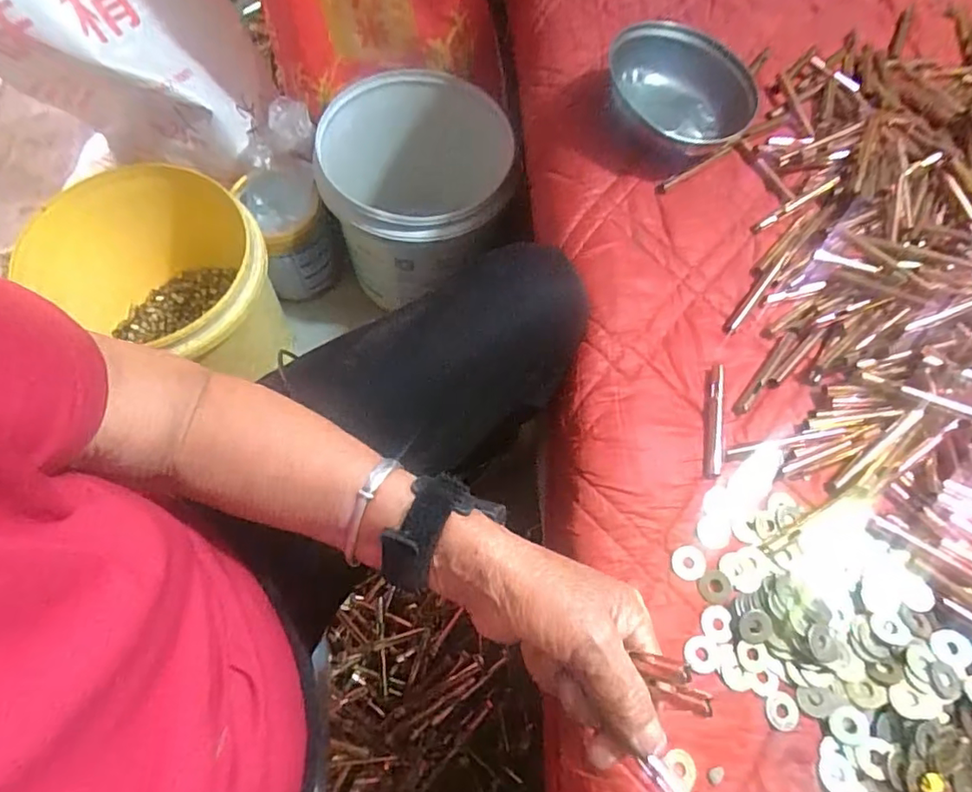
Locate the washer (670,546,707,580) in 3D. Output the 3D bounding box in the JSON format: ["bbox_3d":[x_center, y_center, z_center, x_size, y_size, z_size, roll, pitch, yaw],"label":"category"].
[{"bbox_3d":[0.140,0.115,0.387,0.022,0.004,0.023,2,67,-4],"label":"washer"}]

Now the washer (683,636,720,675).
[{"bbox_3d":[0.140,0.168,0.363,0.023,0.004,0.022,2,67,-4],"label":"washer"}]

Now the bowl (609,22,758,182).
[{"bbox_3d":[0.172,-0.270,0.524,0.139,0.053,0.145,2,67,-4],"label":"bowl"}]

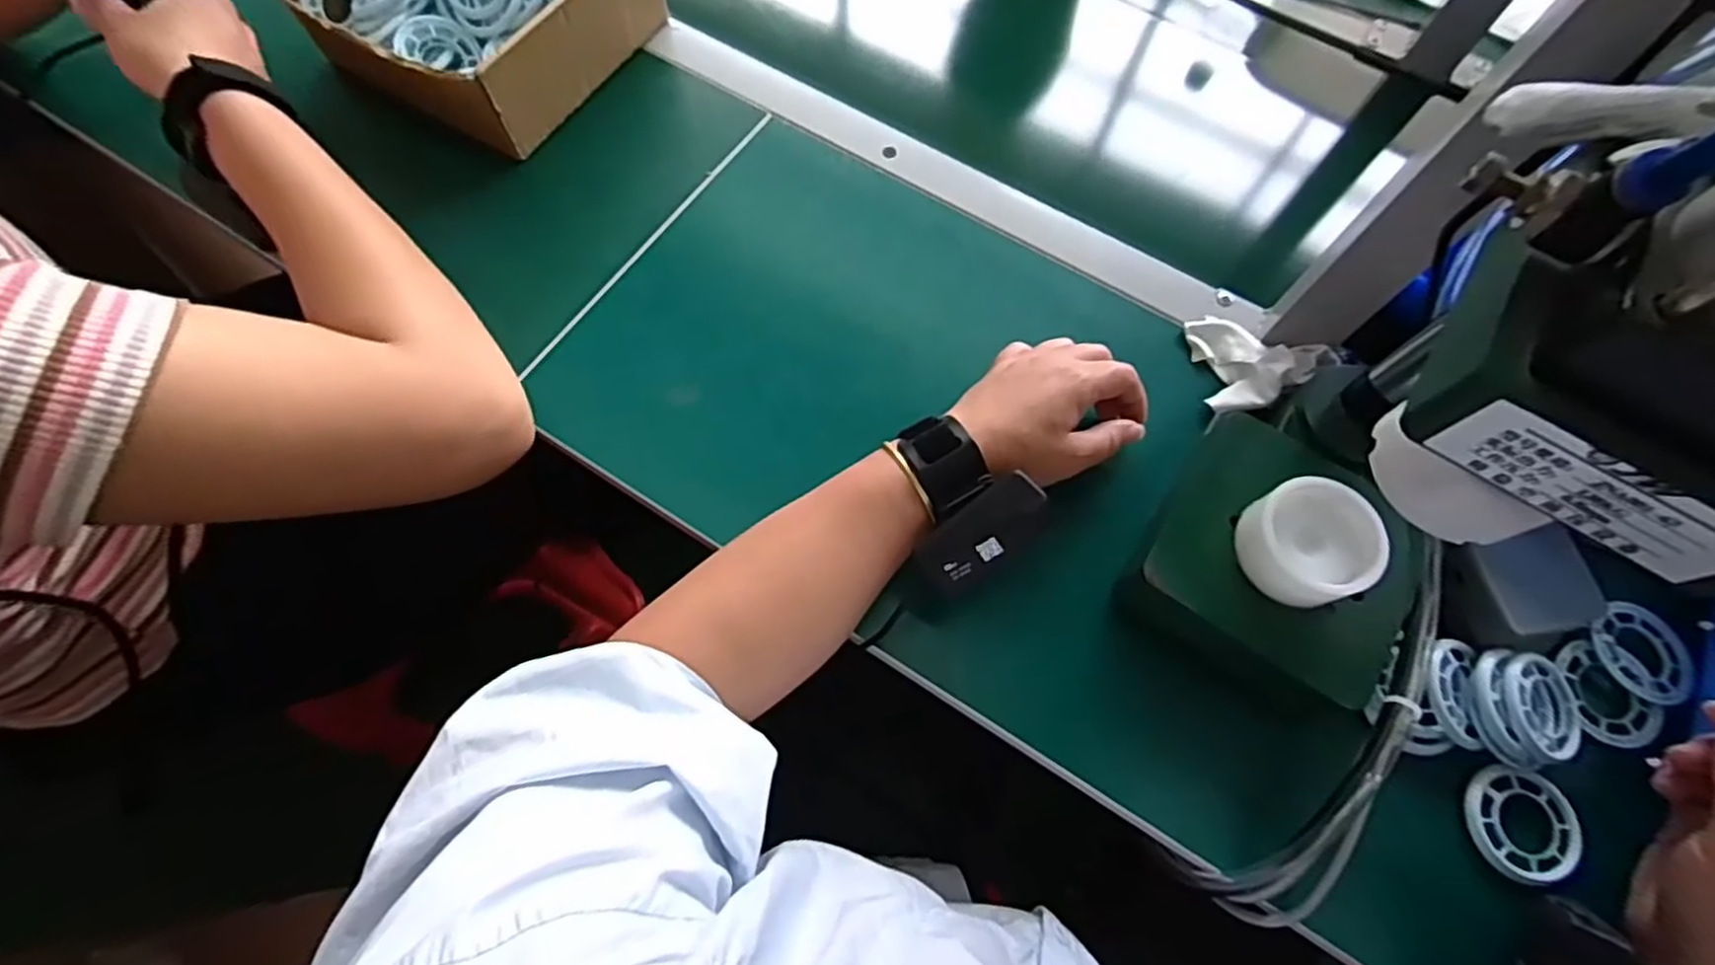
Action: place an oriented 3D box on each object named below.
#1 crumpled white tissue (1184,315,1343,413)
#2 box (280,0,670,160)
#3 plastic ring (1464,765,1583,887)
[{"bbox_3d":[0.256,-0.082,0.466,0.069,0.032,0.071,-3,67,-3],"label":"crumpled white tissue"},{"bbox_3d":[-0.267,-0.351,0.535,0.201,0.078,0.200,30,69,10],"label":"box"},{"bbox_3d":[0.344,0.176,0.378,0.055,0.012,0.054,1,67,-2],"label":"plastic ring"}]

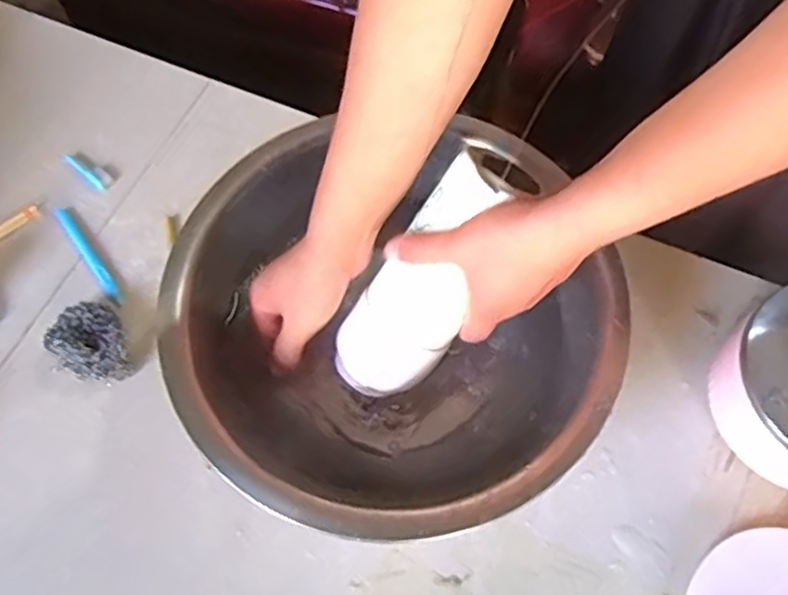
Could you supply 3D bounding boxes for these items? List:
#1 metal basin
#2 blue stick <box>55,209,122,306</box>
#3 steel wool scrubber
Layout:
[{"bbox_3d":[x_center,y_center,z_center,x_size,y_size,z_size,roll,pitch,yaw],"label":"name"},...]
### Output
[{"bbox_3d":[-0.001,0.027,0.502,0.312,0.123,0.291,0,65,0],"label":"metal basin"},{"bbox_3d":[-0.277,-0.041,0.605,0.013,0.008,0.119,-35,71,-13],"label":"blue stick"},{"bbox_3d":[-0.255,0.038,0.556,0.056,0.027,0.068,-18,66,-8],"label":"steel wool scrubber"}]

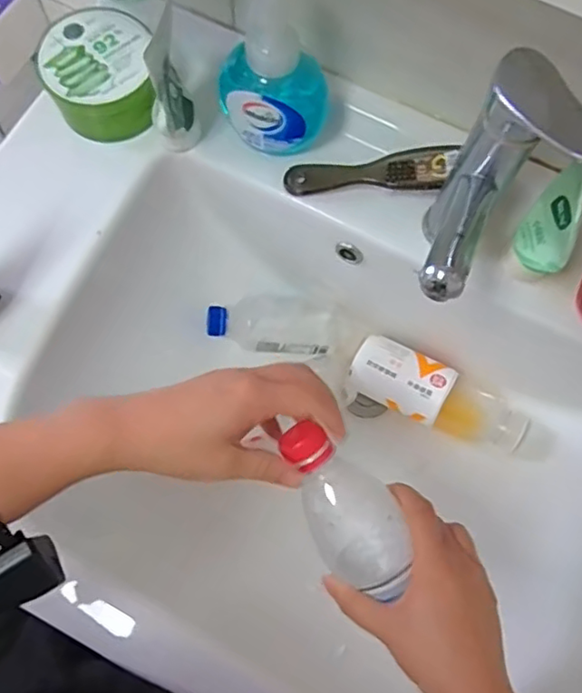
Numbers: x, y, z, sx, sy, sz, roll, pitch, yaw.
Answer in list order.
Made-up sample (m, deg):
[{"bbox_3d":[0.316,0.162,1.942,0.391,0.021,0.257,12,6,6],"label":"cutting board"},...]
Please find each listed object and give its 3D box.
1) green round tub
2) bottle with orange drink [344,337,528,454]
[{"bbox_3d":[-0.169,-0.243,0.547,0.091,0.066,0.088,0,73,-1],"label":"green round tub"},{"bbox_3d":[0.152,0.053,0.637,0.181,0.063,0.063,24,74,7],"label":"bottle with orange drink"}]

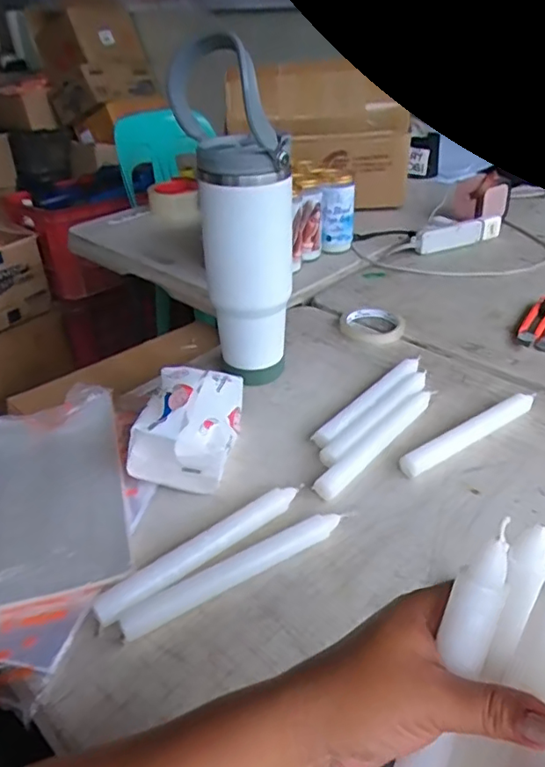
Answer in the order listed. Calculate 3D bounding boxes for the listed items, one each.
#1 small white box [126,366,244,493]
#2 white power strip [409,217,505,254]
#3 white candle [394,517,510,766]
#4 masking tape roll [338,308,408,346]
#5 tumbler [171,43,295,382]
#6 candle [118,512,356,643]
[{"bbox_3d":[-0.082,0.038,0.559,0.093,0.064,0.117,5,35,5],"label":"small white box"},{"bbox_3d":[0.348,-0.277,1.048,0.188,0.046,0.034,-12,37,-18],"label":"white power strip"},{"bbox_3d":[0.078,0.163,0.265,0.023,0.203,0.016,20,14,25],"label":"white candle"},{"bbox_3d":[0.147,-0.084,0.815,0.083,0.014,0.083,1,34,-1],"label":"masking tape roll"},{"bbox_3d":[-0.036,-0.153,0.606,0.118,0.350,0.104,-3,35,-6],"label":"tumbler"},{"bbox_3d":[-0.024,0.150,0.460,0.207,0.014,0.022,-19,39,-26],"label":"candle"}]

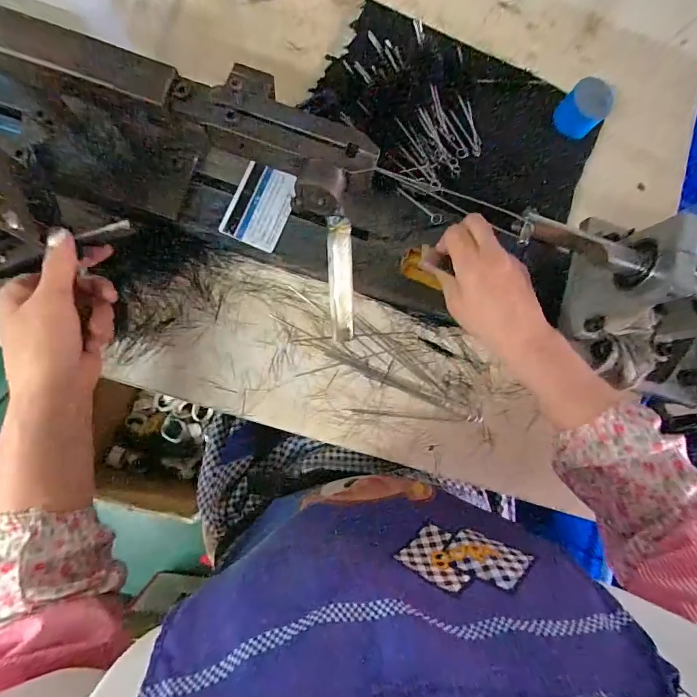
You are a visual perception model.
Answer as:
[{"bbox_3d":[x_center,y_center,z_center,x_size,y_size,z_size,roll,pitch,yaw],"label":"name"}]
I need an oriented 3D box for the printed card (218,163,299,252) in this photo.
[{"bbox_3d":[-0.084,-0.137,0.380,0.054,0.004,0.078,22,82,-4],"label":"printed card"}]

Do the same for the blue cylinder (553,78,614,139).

===

WHAT THE TASK REQUIRES
All lines above containing the string "Answer": copy each one.

PROBLEM SOLUTION
Answer in list order.
Answer in the order listed. Calculate 3D bounding boxes for the listed items, one each.
Answer as:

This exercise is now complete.